„Hast du nicht gehört, was ich gesagt habe? Räum endlich dein Zimmer auf!“ – Bei derartigen Fragen und Anordnungen, kann es schon mal sein, dass Youngsters sie gerne überhören. Doch manche Kinder hören tatsächlich schlecht, das kann an einem unbehandelten bzw. chronischen Paukenerguss liegen, eine der häufigsten Erkrankungen im frühen Kindesalter.
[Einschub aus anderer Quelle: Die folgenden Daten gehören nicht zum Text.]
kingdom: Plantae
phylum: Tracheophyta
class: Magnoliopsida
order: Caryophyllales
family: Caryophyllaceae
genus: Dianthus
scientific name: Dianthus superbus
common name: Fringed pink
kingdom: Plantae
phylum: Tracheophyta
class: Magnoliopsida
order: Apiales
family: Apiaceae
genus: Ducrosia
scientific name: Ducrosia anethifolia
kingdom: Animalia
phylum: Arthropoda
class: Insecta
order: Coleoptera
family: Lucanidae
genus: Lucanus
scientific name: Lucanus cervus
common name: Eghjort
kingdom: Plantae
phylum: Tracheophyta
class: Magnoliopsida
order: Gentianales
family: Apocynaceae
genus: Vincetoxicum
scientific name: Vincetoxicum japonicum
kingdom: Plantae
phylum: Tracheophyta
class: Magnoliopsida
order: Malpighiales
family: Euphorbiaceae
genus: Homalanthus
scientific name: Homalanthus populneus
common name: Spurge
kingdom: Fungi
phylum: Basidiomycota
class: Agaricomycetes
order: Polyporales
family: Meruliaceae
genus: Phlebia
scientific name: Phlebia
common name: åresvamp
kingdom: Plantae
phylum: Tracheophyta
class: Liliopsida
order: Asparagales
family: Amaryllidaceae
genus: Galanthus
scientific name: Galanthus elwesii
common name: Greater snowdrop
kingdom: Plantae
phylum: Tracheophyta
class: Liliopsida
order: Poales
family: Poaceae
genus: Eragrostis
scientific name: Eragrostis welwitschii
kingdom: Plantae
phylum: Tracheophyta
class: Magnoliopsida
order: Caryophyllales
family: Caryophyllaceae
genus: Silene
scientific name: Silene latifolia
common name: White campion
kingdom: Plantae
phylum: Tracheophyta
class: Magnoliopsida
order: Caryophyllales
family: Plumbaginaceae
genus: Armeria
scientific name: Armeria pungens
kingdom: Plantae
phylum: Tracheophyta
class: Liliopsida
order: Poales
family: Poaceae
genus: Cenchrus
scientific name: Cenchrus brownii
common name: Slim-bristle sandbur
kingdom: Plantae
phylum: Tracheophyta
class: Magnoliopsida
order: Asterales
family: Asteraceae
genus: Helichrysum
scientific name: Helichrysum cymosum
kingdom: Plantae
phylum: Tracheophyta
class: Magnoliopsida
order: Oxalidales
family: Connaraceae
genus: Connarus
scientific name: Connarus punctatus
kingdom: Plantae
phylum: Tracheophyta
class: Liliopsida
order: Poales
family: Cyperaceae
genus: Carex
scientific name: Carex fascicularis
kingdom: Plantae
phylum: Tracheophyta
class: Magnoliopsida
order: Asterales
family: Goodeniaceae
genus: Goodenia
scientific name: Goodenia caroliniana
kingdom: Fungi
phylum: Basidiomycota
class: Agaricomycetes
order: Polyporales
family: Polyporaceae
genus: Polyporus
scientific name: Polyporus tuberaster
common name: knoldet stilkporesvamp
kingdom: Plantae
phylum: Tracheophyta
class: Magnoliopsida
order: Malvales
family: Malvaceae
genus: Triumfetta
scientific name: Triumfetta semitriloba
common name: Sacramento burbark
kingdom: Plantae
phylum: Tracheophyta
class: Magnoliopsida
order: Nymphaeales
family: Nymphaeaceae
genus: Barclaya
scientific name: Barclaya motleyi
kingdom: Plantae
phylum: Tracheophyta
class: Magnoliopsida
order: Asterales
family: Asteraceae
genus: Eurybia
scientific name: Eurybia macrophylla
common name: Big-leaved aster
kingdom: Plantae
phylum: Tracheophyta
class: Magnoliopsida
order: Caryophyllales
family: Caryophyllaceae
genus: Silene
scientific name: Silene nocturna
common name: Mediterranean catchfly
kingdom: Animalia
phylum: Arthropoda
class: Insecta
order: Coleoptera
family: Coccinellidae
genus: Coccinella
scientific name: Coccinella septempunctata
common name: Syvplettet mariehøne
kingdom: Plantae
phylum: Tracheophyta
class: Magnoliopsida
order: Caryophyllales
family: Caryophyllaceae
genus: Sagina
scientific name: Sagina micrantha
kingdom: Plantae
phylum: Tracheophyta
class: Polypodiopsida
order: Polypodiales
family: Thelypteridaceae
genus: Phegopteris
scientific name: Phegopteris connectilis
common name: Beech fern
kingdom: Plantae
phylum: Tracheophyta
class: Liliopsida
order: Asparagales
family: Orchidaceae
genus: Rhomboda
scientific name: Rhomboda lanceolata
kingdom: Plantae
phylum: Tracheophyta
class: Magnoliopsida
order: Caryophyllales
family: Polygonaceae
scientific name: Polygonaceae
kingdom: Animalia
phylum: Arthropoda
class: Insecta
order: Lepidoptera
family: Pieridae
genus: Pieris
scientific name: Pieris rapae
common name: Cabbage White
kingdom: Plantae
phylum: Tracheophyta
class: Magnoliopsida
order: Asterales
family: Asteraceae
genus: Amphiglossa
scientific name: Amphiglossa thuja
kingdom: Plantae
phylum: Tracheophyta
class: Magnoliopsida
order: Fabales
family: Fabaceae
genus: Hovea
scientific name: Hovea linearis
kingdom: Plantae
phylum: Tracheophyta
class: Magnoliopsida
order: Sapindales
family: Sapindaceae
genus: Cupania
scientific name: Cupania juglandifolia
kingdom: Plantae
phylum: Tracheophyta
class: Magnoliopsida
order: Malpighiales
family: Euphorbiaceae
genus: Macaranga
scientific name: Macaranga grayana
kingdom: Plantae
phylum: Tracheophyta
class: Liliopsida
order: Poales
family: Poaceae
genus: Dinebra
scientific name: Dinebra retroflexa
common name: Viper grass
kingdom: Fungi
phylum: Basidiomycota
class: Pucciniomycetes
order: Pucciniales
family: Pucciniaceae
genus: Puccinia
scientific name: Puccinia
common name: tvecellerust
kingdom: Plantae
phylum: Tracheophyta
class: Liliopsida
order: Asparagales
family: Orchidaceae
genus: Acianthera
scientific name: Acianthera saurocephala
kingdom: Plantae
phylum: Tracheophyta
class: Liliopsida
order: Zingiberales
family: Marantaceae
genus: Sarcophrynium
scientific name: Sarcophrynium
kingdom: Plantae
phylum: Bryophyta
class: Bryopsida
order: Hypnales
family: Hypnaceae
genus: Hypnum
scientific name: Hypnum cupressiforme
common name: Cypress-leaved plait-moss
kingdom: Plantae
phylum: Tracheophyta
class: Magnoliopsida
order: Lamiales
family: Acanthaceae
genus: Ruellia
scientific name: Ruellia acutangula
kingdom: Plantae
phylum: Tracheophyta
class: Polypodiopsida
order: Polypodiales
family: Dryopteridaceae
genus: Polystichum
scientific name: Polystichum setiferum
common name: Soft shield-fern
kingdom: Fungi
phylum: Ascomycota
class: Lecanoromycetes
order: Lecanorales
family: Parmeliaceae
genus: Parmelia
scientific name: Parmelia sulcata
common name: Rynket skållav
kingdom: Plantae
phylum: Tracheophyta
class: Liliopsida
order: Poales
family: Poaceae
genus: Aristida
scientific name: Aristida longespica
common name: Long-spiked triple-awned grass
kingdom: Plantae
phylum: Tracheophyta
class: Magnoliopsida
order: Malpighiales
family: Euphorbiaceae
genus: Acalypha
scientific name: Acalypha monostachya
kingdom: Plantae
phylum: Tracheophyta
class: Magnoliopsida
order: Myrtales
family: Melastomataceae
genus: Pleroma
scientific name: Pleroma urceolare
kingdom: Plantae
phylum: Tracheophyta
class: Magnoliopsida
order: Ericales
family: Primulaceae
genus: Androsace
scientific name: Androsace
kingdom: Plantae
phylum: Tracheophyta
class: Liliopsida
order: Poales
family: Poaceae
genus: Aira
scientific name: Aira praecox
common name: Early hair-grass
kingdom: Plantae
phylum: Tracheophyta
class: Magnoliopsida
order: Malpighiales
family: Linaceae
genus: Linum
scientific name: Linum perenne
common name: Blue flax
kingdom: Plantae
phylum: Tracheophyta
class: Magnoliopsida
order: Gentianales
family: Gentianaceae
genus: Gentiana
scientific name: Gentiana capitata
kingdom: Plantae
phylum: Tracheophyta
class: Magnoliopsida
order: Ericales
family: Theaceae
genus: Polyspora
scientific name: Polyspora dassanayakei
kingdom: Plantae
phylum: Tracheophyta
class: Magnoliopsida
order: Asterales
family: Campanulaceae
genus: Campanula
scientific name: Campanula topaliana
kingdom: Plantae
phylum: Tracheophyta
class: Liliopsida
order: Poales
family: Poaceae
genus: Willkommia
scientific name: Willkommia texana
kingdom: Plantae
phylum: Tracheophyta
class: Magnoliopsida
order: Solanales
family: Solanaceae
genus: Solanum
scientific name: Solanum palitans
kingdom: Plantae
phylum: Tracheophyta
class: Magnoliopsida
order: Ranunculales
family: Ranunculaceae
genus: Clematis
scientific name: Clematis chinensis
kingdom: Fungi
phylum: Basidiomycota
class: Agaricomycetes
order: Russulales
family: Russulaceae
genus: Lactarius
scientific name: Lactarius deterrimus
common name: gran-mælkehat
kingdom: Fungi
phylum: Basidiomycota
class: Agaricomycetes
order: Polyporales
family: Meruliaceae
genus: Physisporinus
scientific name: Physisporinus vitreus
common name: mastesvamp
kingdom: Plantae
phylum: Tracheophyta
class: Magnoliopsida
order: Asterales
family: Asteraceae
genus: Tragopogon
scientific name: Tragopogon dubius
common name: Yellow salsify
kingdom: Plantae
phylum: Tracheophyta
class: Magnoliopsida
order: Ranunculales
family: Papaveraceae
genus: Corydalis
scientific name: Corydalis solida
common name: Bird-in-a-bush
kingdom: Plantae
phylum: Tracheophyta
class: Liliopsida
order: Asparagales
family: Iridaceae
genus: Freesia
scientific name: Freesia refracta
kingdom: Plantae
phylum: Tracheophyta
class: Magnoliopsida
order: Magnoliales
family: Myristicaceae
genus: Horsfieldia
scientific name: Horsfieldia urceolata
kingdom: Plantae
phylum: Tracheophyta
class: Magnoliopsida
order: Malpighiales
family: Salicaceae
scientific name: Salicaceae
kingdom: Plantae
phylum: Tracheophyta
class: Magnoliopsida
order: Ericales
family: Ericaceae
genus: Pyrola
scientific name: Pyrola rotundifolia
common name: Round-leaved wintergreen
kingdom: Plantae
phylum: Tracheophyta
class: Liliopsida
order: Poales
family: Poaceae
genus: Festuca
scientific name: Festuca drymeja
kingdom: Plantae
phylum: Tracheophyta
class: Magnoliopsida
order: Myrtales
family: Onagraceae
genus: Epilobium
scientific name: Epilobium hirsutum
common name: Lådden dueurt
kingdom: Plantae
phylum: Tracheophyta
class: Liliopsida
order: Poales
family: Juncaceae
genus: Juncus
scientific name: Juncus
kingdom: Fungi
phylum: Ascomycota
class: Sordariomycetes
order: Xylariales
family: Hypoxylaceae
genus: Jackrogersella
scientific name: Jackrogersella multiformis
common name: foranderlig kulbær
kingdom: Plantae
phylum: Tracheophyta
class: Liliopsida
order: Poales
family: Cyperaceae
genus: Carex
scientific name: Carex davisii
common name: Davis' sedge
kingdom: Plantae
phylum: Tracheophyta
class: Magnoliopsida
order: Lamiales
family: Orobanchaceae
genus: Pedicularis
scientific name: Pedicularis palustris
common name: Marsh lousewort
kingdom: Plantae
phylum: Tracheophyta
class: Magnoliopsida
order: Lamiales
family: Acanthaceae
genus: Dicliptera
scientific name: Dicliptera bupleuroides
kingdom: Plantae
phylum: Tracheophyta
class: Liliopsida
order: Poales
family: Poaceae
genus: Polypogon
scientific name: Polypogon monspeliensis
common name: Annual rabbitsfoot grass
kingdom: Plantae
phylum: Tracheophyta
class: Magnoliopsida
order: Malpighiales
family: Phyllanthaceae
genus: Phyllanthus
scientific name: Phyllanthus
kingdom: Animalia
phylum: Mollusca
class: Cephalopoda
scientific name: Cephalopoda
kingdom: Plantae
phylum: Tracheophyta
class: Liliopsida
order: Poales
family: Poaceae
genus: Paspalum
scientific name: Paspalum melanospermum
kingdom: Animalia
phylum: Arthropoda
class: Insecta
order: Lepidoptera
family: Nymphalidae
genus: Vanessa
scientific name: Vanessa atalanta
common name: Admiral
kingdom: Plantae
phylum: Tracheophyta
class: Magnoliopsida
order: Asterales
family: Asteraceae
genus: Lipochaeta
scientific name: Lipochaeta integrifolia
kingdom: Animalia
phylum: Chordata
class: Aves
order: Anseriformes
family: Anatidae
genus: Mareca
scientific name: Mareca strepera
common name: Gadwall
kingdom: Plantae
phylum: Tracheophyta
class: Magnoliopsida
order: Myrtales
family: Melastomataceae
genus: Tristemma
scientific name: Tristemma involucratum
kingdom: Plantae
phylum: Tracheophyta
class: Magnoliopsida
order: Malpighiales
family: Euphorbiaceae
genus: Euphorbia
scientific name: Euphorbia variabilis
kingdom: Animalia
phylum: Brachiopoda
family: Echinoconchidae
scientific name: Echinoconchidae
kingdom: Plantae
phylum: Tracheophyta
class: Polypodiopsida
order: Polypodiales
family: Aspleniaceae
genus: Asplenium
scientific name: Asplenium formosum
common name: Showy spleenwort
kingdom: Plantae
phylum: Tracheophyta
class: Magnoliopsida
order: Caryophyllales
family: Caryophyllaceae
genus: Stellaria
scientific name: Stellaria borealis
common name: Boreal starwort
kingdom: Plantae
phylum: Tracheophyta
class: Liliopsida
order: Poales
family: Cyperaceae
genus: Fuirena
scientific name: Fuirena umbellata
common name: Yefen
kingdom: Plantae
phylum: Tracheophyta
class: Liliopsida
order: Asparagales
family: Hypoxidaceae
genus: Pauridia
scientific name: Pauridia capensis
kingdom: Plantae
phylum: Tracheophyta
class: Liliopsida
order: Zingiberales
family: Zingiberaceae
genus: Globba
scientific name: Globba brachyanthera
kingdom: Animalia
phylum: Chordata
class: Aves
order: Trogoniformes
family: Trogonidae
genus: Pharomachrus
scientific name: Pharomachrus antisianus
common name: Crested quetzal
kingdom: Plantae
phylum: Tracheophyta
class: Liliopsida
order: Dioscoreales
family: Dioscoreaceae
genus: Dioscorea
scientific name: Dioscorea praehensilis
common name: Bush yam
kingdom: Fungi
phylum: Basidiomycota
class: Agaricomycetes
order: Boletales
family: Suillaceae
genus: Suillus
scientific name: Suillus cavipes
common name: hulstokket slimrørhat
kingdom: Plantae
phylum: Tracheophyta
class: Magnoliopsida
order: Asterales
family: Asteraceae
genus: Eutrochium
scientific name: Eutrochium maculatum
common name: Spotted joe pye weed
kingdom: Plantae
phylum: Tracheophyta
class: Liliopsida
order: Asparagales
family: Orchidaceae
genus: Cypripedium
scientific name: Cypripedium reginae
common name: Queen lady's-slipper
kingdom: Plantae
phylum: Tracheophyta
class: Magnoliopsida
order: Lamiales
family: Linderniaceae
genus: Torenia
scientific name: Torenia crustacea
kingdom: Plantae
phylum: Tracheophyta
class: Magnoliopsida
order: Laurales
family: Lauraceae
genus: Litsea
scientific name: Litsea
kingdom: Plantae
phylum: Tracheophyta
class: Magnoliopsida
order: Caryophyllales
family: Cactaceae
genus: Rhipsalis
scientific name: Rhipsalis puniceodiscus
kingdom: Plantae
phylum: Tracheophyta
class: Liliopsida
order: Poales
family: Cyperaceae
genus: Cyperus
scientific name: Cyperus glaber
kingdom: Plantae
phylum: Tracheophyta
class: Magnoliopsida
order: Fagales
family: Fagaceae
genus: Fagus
Manche Kinder wissen ganz gut, wann sie sich am besten taub stellen. Das können Eltern meist sehr gut einschätzen. Liegt jedoch ein Verdacht vor, dass das Kind tatsächlich schlecht hört, sollte ein Facharzt hinzugezogen werden. Bis zu 90 % aller Kinder unter 8 Jahren hatten bereits einmal einen Paukenerguss, eine Ansammlung von Flüssigkeit hinter dem Trommelfell, meist als Folge einer Mittelohrentzündung. Da die Eustachische Röhre – also die Verbindung zwischen Nasenrachenraum und dem Mittelohr noch kürzer ist als bei Erwachsenen, haben Bakterien leichtes Spiel, ins Mittelohr zu wandern.
Barriere im Ohr
Bei einem Paukenerguss sammelt sich Flüssigkeit im Mittelohr, genau hinter dem Trommelfell. Durch diese mechanische Barrikade, das im fortgeschrittene bzw. chronischen Stadium zu zähem Sekret wird, kann das Trommelfell nicht mehr „normal“ schwingen, die Signalübertragung wird erschwert, das Kind hört schlechter als üblich. Ein akuter Paukenerguss vergeht üblicherweise nach ein bis zwei Wochen von selbst, kommt es aber immer wieder zu Ohrenentzündungen, kann sich ein chronischer Paukenerguss entwickeln – das Kind hört generell schlecht, das kann sich auf die Entwicklung und auf die Schulleistungen auswirken. Bei einem von drei Kindern, so die Datenlage, befinden sich Bakterien in der Flüssigkeit im Mittelohr. Viele Ärzte raten daher im Falle eines Paukenergusses zu Antibiotikagaben. Ein Cochrane-Review hat Ergebnisse aus 25 Studien mit mehr als 3.600 Kindern unterschiedlichen Alters analysiert und verglichen, ob Antibiotika besser wirken als Placebo (ein Scheinmedikament), keine Behandlung oder andere Behandlungen.
Was können Antibiotika?
Als wichtigste Endpunkte sah das Review-Team den Anteil der Kinder, die nach 2 bis 3 Monaten keinen Paukenerguss mehr hatten, sowie welche Nebenwirkungen der Antibiotika auftraten. Das Ergebnis von 6 Studien von moderater Qualität: Bei Kindern, denen Antibiotika verabreicht wurden, war der Paukenerguss nach 2 bis 3 Monaten abgeklungen. 7 Studien mit einer Evidenz von niedriger Qualität zeigten, dass es im Zuge der Antibiotikaeinnahme zu Durchfall, Erbrechen und Hautauschlägen kam. Eine Evidenz von moderater Qualität zeigt, dass bei Kindern mit Paukenerguss die Erkrankung zu verschiedenen Zeitpunkten abheilt, wenn sie Antibiotika einnehmen. Auch die Wahrscheinlichkeit, neuerlich eine akute Mittelohrentzündung zu bekommen, war bei der Antibiotika-Gruppe geringer. Über Zusammenhänge zwischen Antibiotika und Hörvermögen fand das Review-Team lediglich 2 widersprüchliche Studien.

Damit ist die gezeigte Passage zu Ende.